── Provided records ──

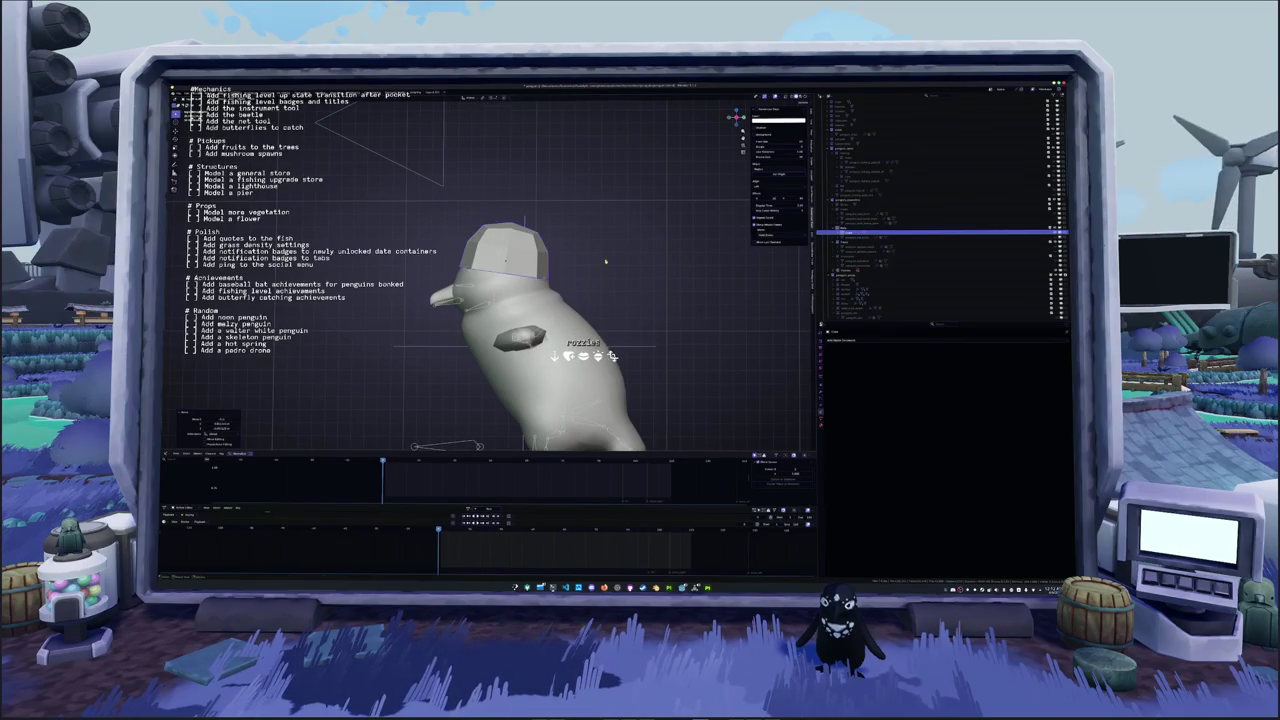
key(Return)
key(Tab)
key(a)
key(s)
click(590, 268)
key(Tab)
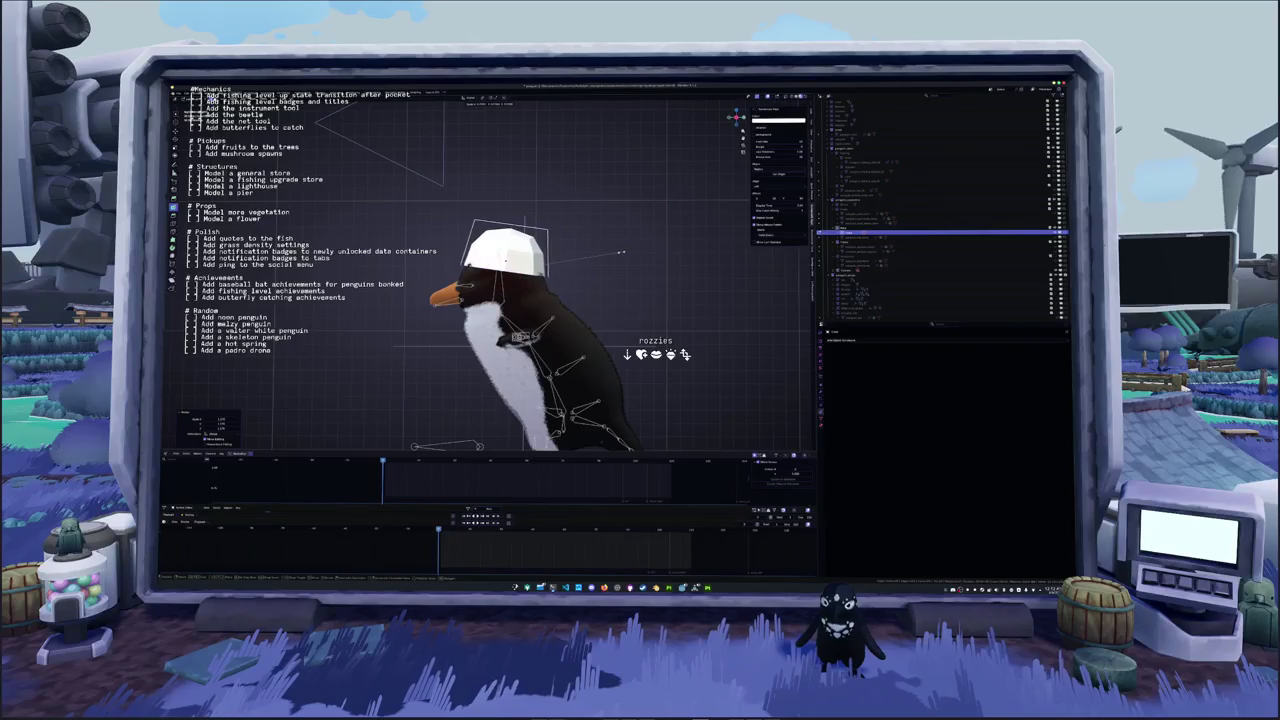
scroll(600, 253, up, 1)
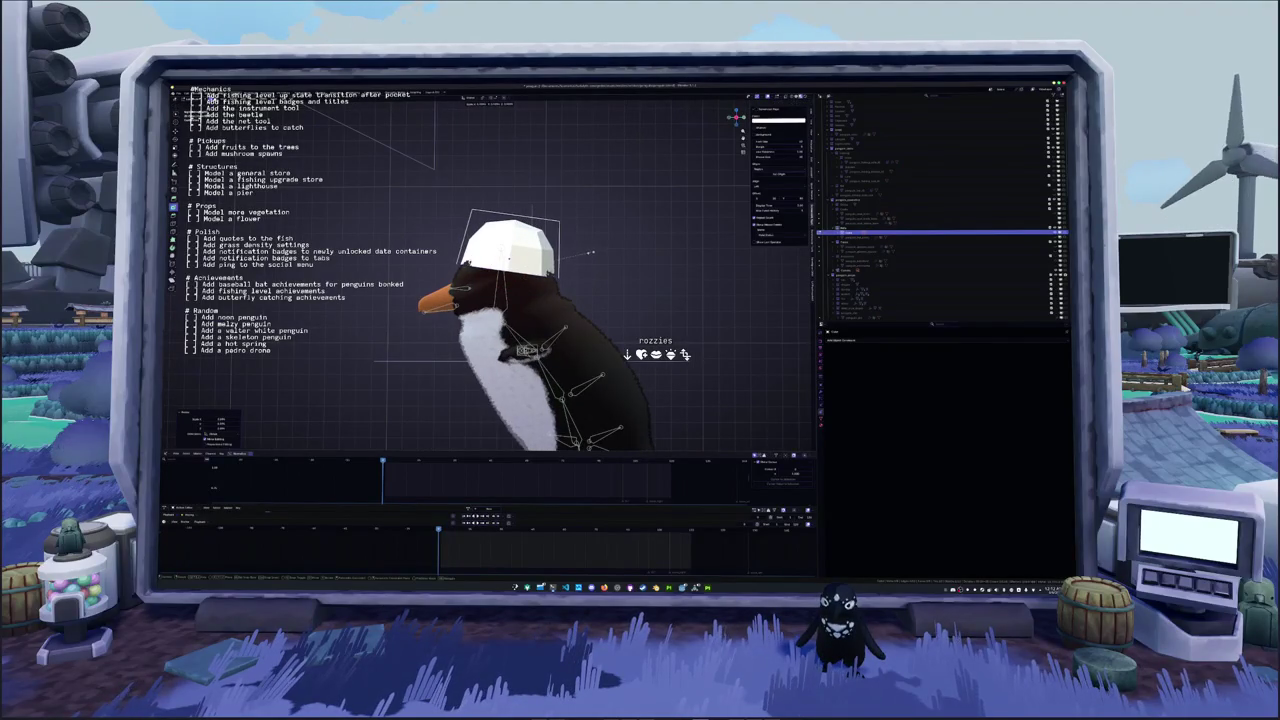
key(shift+s)
key(shift+s)
Tilt the cap slightly, snap the pivot to it, and try then undo rounding its shape
click(444, 189)
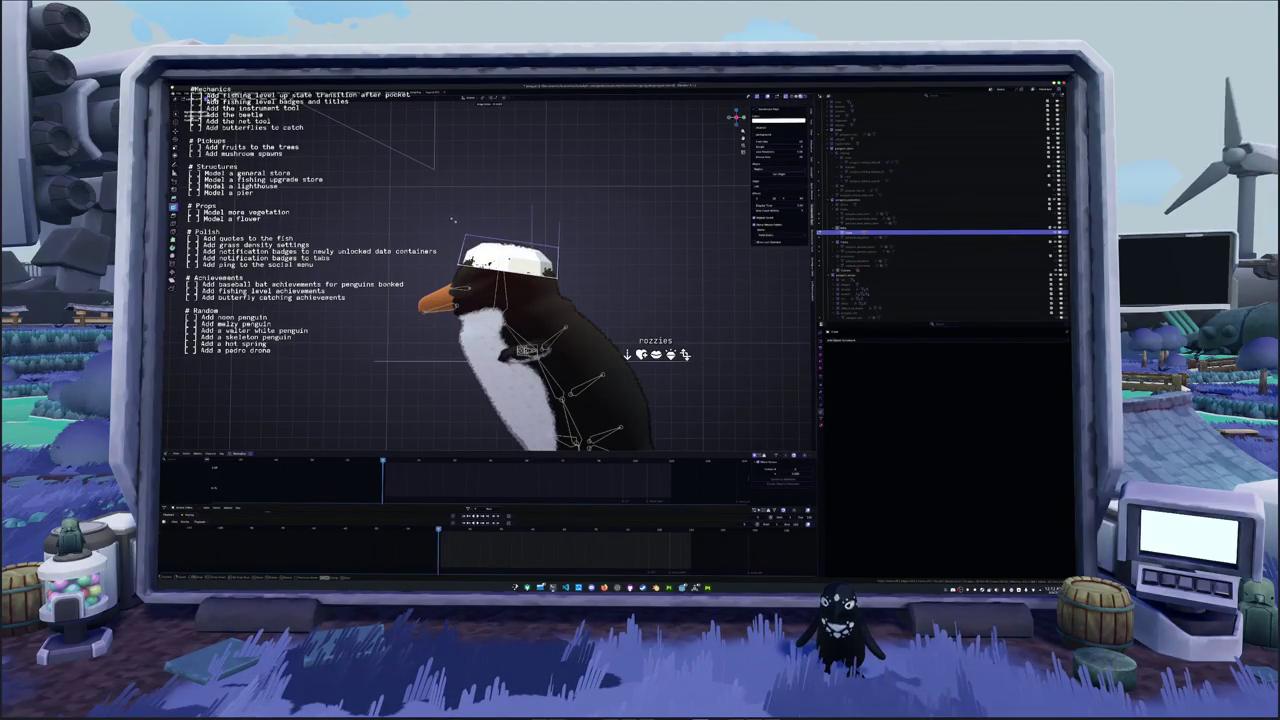
key(r)
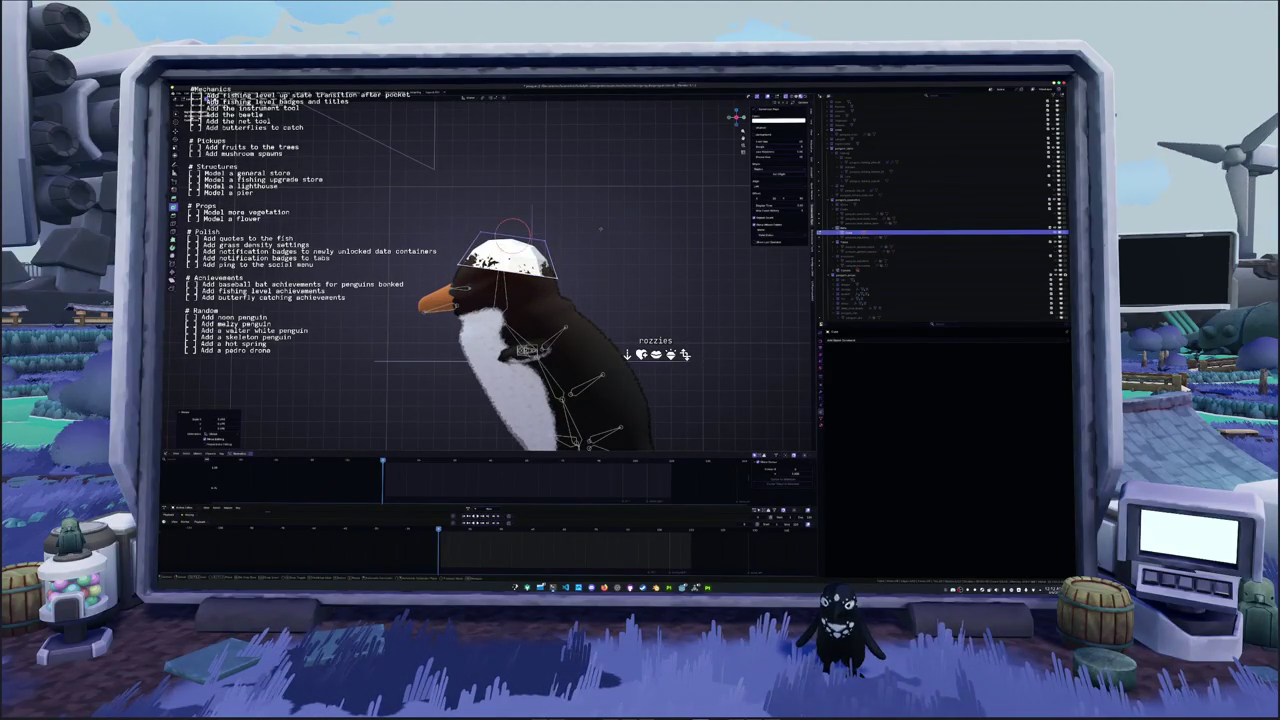
key(shift+s)
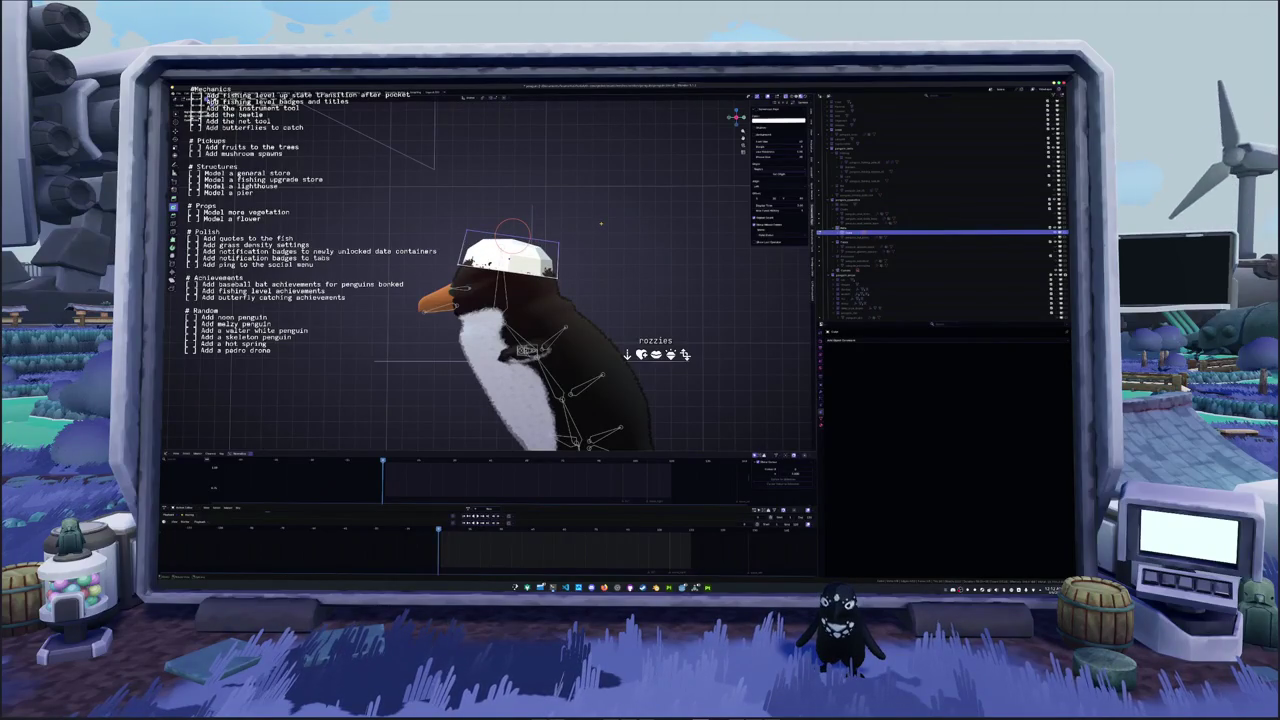
key(shift+d)
right_click(612, 207)
click(560, 212)
click(595, 247)
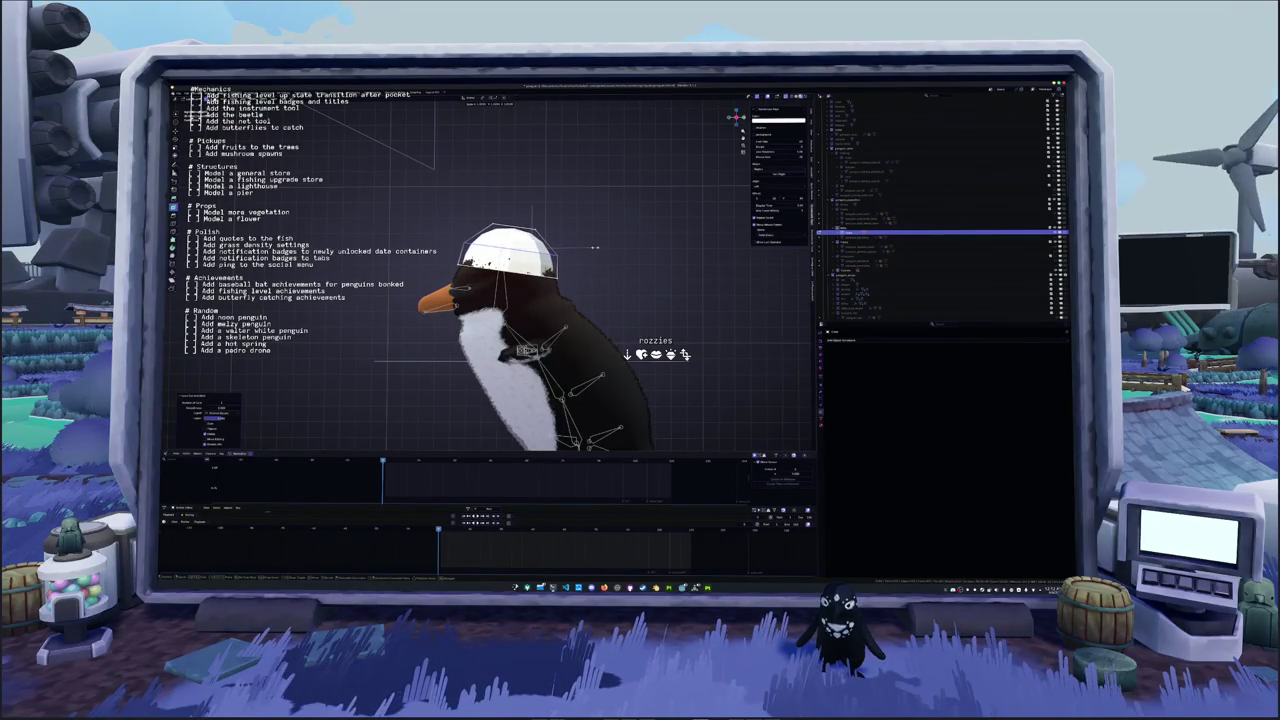
key(ctrl+z)
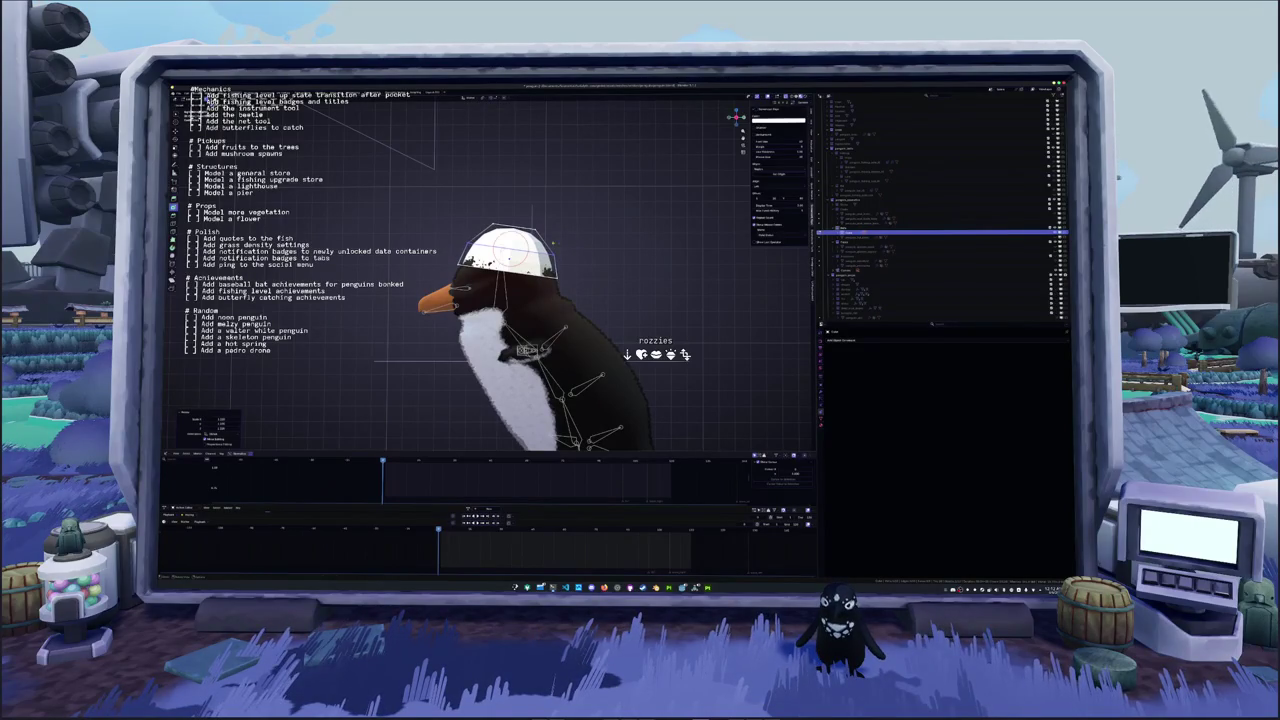
Rescale the cap to fit the penguin's head
key(s)
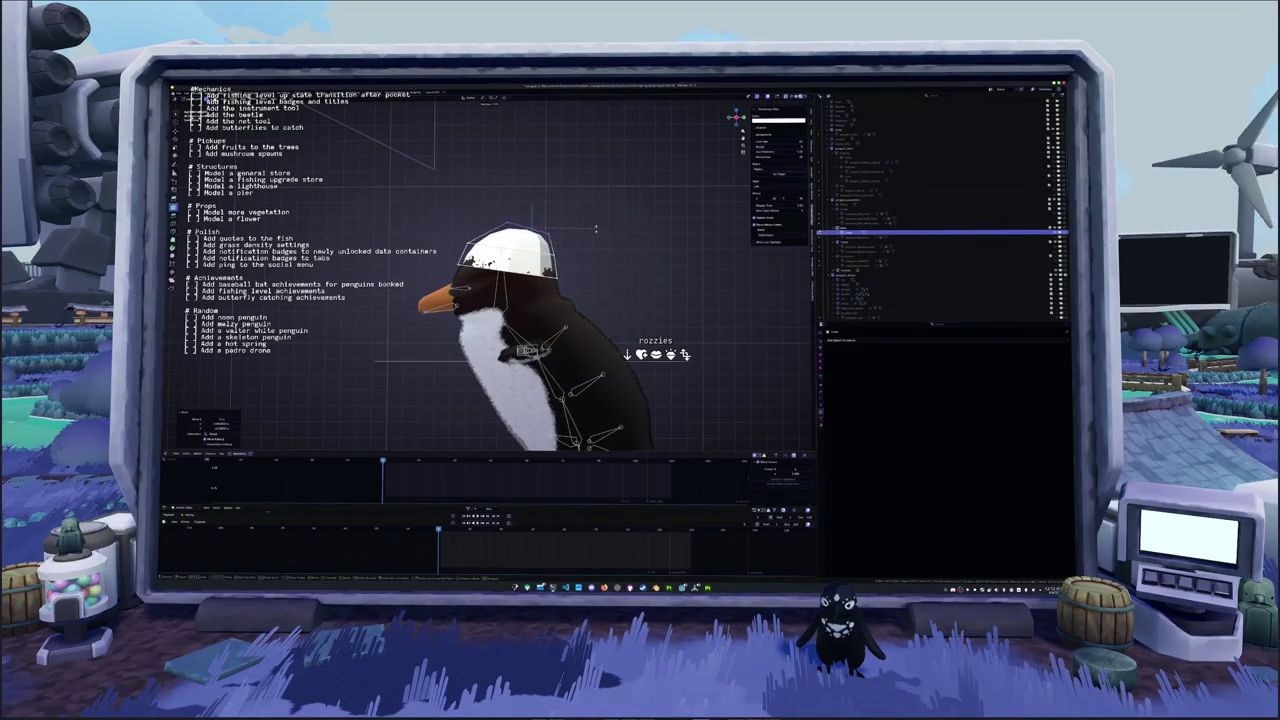
key(s)
key(Return)
key(s)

───

■ Aim of the exercise
Leave the pictures out and copy the rest of the data exactly.

■ Exercise solution
key(Return)
key(Tab)
key(a)
key(s)
click(590, 268)
key(Tab)
scroll(600, 253, up, 1)
key(shift+s)
key(shift+s)
Tilt the cap slightly, snap the pivot to it, and try then undo rounding its shape
click(444, 189)
key(r)
key(shift+s)
key(shift+d)
right_click(612, 207)
click(560, 212)
click(595, 247)
key(ctrl+z)
Rescale the cap to fit the penguin's head
key(s)
key(s)
key(Return)
key(s)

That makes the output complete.